Justice Week 3 - Radical Love and Hostile Neighbors

Follow along with the sermon on 9/19/21 - Luke 4:14-30

Justice Week 3 - Radical Love and Hostile Neighbors

Summary: In Jesus we see the embodiment of God's justice and the embodiment of the cost of that justice


Luke 4:14-30


14 Jesus returned to Galilee in the power of the Spirit, and news about him spread through the whole countryside. 15 He was teaching in their synagogues, and everyone praised him.

16 He went to Nazareth, where he had been brought up, and on the Sabbath day he went into the synagogue, as was his custom. He stood up to read,17 and the scroll of the prophet Isaiah was handed to him. Unrolling it, he found the place where it is written:


18 

“The Spirit of the Lord is on me,

    because he has anointed me

    to proclaim good news to the poor.

He has sent me to proclaim freedom for the prisoners

    and recovery of sight for the blind,

to set the oppressed free,

19 

    to proclaim the year of the Lord’s favor.”[f]

20 Then he rolled up the scroll, gave it back to the attendant and sat down.The eyes of everyone in the synagogue were fastened on him. 21 He began by saying to them, “Today this scripture is fulfilled in your hearing.”

22 All spoke well of him and were amazed at the gracious words that came from his lips. “Isn’t this Joseph’s son?” they asked.

23 Jesus said to them, “Surely you will quote this proverb to me: ‘Physician, heal yourself!’ And you will tell me, ‘Do here in your hometown what we have heard that you did in Capernaum.’”

24 “Truly I tell you,” he continued, “no prophet is accepted in his hometown.25 I assure you that there were many widows in Israel in Elijah’s time, when the sky was shut for three and a half years and there was a severe famine throughout the land. 26 Yet Elijah was not sent to any of them, but to a widow in Zarephath in the region of Sidon. 27 And there were many in Israel with leprosy[g] in the time of Elisha the prophet, yet not one of them was cleansed—only Naaman the Syrian.”

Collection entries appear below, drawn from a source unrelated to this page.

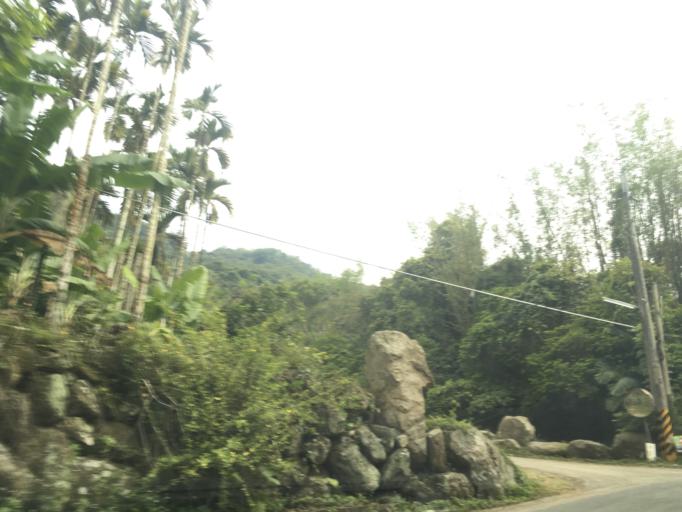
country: TW
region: Taiwan
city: Zhongxing New Village
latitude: 23.9778
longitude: 120.8204
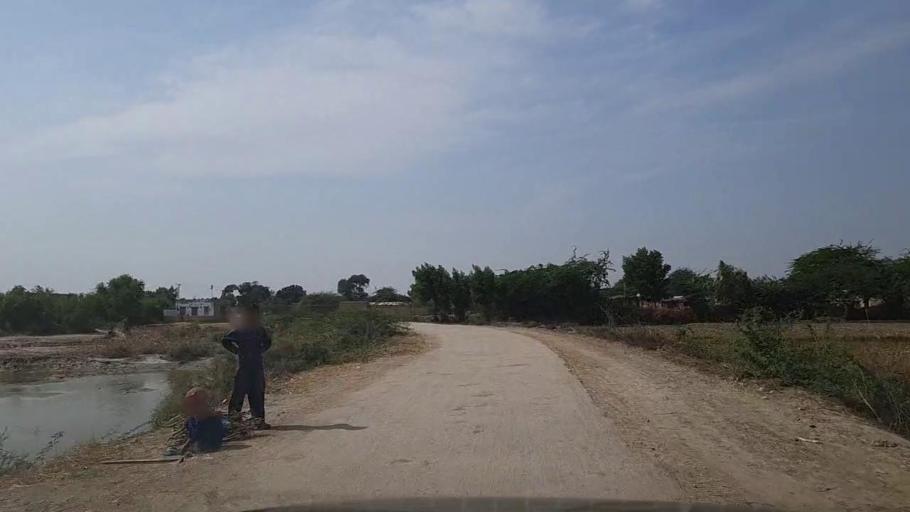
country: PK
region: Sindh
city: Thatta
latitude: 24.7833
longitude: 67.8314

28 All the people in the synagogue were furious when they heard this.29 They got up, drove him out of the town, and took him to the brow of the hill on which the town was built, in order to throw him off the cliff. 30 But he walked right through the crowd and went on his way.

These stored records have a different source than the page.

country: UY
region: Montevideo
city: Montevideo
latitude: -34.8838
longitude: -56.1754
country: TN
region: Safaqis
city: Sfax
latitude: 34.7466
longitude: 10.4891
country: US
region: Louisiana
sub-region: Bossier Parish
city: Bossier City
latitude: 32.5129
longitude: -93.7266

How does fear affect the way we think about and try to carry out justice?


In Luke 4, when Jesus preaches in Nazareth, he identifies himself and his ministry as connected directly to the prophesy about the coming of Jubilee for all people.

  • Jubilee is the promise of a restoration of the land
  • Jubilee is the forgiveness of debts
  • Jubilee is freedom for captives


How does Jesus embody all those promises?

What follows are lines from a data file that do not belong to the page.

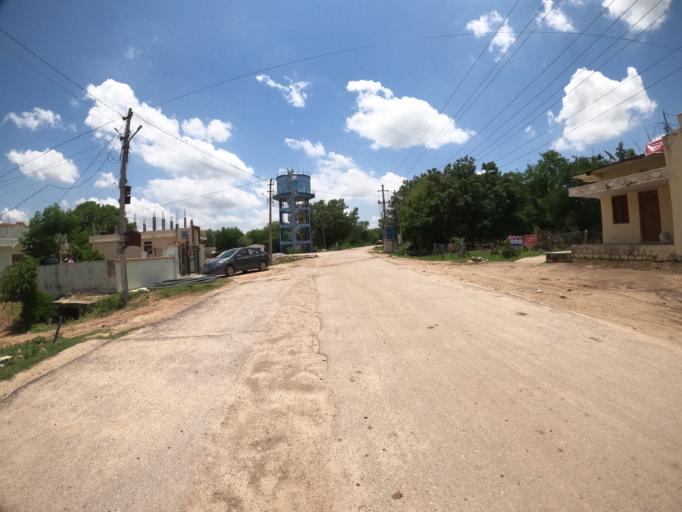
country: IN
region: Telangana
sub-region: Rangareddi
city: Singapur
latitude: 17.4420
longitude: 78.1573
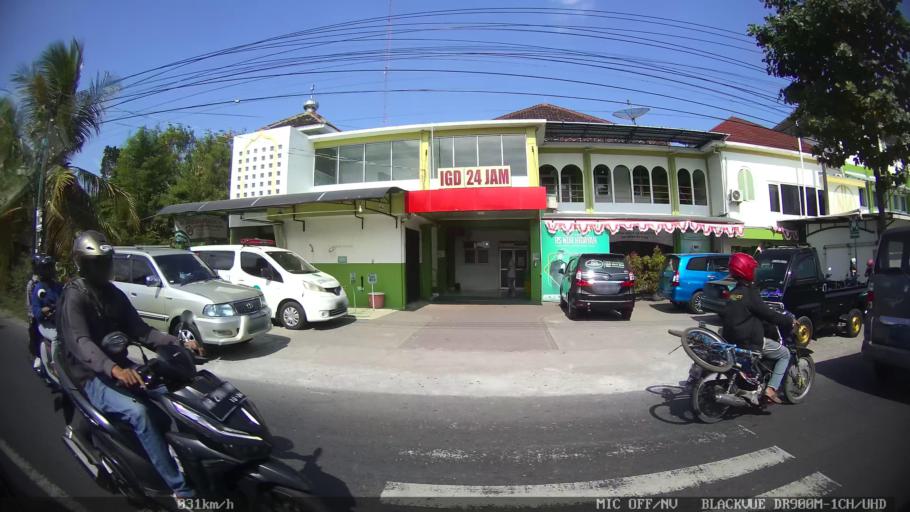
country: ID
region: Daerah Istimewa Yogyakarta
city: Sewon
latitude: -7.8862
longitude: 110.3880
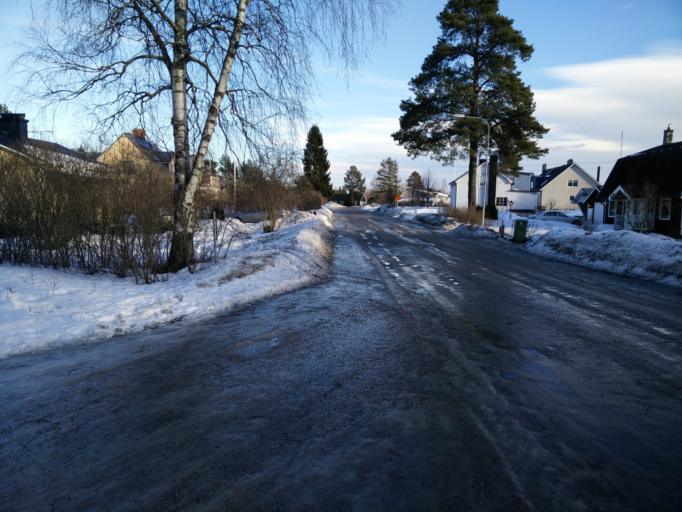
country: SE
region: Vaesternorrland
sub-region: Sundsvalls Kommun
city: Nolby
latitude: 62.2693
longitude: 17.3529
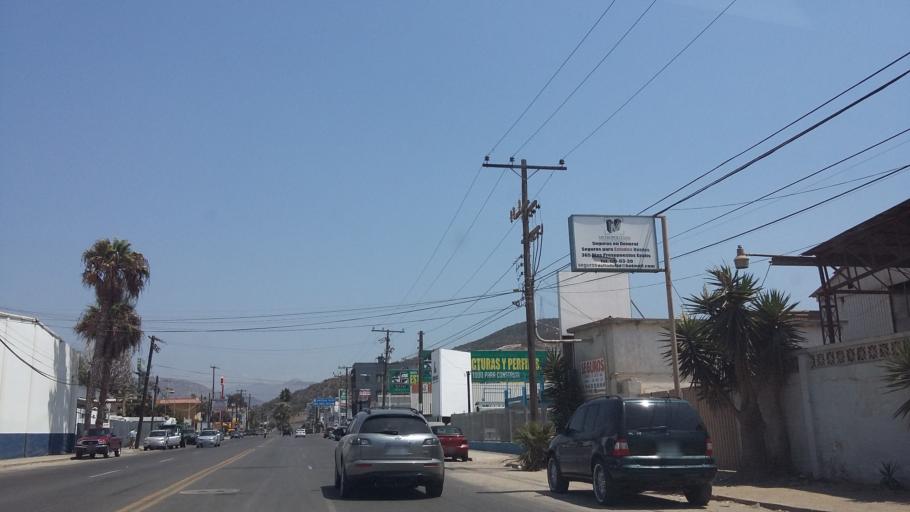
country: MX
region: Baja California
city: Ensenada
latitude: 31.8413
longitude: -116.6055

Why, if Jesus is the embodiment and proclaimer of these long awaited answers to prayer, do the people in his hometown react with violence? They are reacting to Jesus extension of the blessings of God to people outside Israel. They don't want Jubilee for their enemies, they want retribution.

  • It is disturbing that the people of God can encounter the justice of God and reject it with such vehemence
  • Have we ever been guilty of doing this?
  • Jesus, throughout his ministry, absorbs the violence and rejection of those who are opposed to the justice of God.


Big Idea: When we encounter God's justice we must choose the cost to ourselves of obedience or the cost to the world of living in our fear

Encountering the justice of God requires us to count the cost of justice

  • What is the cost to us in regards of our expectations and desires? Are there those we want retribution and punishment for but God is calling us to work towards healing and reconciliation?
  • Will we, like Jesus, be willing to absorb the violence and rejection of those who reject God's justice, in order for it to be experienced by the vulnerable?


Where do we speak justice but fail to live it because the cost is too high?